Şu anda döviz kurunun, “enflasyonun düşmesinde referans noktası” olduğunu kaydeden Fill, giren para için “Bu paranın çoğu oldukça spekülatif para. Yabancılar, Türkiye’ye taşıma oranı çok çekici olduğu için geliyor. Bu durum, 2025’te sonlanabilir ve yabancı çıkabilir. Önemli olan içeri giren paranın kalıcı olması. Sanırım bu büyük bir zorluk. Daha fazla doğrudan yatırımı nasıl çekersiniz? Bu, gelecekteki kredi notunu etkileyebilir” demiş.
Enflasyonda çok yavaş ve karmaşık bir düşüş süreci yaşanacağını belirten, “Tek haneli enflasyonu 2027 sonuna kadar görmüyoruz” diyen Gill, bunun üç yıl uzakta olduğunu ve dünyanın komplike bir yer olduğunu hatırlatmış. Türkiye’de 2025 başına kadar faiz oranlarında indirim beklemediklerini kaydeden S-P yetkilisi Mısır örneğini vererek, paranın 2025’de hızla ülkeye terk edebileceğini kaydetmiş. Gill, “Bence bu para gidecek.

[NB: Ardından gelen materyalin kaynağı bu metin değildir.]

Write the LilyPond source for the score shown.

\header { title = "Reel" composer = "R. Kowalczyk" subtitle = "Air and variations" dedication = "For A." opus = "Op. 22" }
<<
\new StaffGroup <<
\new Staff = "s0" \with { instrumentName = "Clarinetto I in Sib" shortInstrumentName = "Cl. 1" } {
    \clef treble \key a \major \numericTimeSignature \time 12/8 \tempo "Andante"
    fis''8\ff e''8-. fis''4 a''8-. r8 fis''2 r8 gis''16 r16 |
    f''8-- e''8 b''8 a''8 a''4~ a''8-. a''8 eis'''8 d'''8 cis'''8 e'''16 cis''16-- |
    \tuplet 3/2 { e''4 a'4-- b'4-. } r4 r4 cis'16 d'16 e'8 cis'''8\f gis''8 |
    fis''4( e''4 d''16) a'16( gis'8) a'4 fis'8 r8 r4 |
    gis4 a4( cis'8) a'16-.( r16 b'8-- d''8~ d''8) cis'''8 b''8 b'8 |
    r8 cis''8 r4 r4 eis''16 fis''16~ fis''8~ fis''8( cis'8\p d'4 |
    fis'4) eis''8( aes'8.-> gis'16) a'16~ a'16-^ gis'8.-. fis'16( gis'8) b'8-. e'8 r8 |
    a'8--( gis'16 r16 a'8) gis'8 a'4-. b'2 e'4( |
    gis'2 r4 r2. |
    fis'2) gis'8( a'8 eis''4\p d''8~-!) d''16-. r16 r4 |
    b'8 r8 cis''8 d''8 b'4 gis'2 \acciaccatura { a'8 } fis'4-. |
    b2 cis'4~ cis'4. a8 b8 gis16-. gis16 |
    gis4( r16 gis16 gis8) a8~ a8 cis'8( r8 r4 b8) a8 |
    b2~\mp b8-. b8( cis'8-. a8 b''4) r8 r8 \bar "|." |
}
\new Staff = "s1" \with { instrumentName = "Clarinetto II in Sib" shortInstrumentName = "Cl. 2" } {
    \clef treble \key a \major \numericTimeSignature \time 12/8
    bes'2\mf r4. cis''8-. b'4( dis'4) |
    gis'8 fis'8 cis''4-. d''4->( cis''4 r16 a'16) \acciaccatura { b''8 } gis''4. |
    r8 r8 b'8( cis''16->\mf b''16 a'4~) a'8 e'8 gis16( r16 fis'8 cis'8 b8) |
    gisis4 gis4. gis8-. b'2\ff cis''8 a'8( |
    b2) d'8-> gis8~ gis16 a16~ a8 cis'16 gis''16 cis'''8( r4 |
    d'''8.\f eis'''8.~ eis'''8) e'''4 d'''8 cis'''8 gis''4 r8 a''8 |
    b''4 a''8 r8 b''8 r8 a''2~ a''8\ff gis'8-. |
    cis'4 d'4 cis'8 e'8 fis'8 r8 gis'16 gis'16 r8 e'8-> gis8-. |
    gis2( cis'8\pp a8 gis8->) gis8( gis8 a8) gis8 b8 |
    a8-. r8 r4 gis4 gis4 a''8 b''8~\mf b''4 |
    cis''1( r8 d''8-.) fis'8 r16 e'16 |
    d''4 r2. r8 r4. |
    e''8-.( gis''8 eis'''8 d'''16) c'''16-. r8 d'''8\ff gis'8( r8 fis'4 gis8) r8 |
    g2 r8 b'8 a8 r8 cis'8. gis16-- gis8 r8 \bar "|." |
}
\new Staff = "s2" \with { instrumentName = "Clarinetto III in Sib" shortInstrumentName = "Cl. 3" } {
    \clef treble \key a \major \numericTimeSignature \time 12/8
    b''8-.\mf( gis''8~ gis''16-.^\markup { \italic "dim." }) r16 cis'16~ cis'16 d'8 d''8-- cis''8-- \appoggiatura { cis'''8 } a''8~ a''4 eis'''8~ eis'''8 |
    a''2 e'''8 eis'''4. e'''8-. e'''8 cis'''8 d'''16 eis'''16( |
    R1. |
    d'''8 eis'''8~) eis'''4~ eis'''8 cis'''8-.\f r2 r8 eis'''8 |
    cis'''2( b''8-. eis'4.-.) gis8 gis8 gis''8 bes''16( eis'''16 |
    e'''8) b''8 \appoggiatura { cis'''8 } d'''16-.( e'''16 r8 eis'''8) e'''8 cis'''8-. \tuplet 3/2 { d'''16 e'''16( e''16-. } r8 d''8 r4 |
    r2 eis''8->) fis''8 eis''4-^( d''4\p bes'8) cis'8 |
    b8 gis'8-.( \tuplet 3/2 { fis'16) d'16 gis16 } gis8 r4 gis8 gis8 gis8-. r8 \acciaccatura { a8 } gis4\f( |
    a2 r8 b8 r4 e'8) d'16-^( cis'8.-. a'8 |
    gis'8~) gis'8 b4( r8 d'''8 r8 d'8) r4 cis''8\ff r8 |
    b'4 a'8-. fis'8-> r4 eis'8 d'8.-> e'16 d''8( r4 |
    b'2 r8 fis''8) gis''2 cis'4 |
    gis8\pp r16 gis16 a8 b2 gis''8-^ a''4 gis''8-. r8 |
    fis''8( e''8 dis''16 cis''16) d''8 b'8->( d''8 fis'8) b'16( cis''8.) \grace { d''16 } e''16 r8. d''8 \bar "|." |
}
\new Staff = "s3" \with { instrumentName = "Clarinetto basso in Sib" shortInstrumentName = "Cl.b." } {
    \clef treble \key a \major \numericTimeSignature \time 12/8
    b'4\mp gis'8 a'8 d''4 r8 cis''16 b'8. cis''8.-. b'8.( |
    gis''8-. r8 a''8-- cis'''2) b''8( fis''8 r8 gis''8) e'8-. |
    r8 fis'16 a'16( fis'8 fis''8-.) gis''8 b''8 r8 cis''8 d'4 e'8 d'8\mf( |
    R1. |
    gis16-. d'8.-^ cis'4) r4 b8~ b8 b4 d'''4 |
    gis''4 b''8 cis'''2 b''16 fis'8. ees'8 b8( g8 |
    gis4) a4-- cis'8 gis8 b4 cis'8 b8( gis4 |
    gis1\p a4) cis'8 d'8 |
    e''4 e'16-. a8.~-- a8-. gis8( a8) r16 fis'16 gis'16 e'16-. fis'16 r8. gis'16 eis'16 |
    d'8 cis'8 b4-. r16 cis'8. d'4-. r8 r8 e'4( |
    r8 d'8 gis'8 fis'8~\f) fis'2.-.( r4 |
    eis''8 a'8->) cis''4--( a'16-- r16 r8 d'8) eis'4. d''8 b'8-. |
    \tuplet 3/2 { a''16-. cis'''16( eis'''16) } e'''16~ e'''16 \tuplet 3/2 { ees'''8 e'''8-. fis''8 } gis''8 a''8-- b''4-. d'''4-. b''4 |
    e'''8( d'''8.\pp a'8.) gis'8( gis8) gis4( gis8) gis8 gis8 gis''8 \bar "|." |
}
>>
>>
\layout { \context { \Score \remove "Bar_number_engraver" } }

Bu yüzden Türkiye kalıcı ve doğrudan yatırımı çekmeli ve sermayeyi yeniden temel alarak inşa etmeli. Türkiye’nin avantajlarına yatırım yapılmalı. Genç bir nüfusa sahip, dirençli bir ekonomi. AB ile özel bir gümrük anlaşması var. Dolayısıyla Türkiye’ye daha fazla doğrudan yatırım yapılmasını görmek güzel olurdu” şeklinde konuşmuş.
“Fazla giriş var artık swap limitleri açılmasın” eleştirisi yapılırken Bakan Şimşek, “uzun vadeli limitler artabilir” diyerek açık kapı bırakmıştı. Geçenlerde de eleştiriler için, yararlandıklarını ama bardağın sürekli boş tarafına bakıldığından yakınmıştı. Şimşek belki şimdi daha iyi görüyor olabilir; bazı iktisatçılar ve gazeteciler, bu işin zorluğunu biliyor ve programın daha rasyonel yürümesi için, düşündükleri önerileri sunuyorlar. Şimdi görülüyor ki; belki Şimşek’in de kızdığı bu öneri ve analizler, S & P yetkilisi tarafından açıkça dile getiriliyor. Carry trade eleştirilerine “aslında gelen paranın üçte biri” diyerek küçümsemeye çalışmasını hatırlar. Swap limitlerinin bu ortamda açılmaması, TL’ye dönüş için mevduat faizlerinin yüksek tutulması gerektiği konusundaki ısrarların, sürekli olarak “sıcak para geçici asıl doğrudan yatırım gerekiyor” denilmesinin, aslında enflasyonla mücadele ve programın sağlıklı yürümesi için dile getirildiğini, umarım artık daha iyi anlıyordur.
Bakan Şimşek’in Türkiye’deki yoksulluğun ne kadar arttığını görerek, artık enflasyonla mücadelenin sadece dar gelirli kesimlere yüklenmek yerine, varlıklı kesimlerin vergilendirilmesiyle daha rasyonel hale geleceğini görmesini de bekliyoruz. Geniş toplumsal kesimlerin haklı olarak büyüyen tepkileri, programın başarılı olmasını da engelleyebilir. Ayrıca bu tepkiler üzerine hala Cumhurbaşkanı’nın geri dönme riskinin büyük olduğu da açık.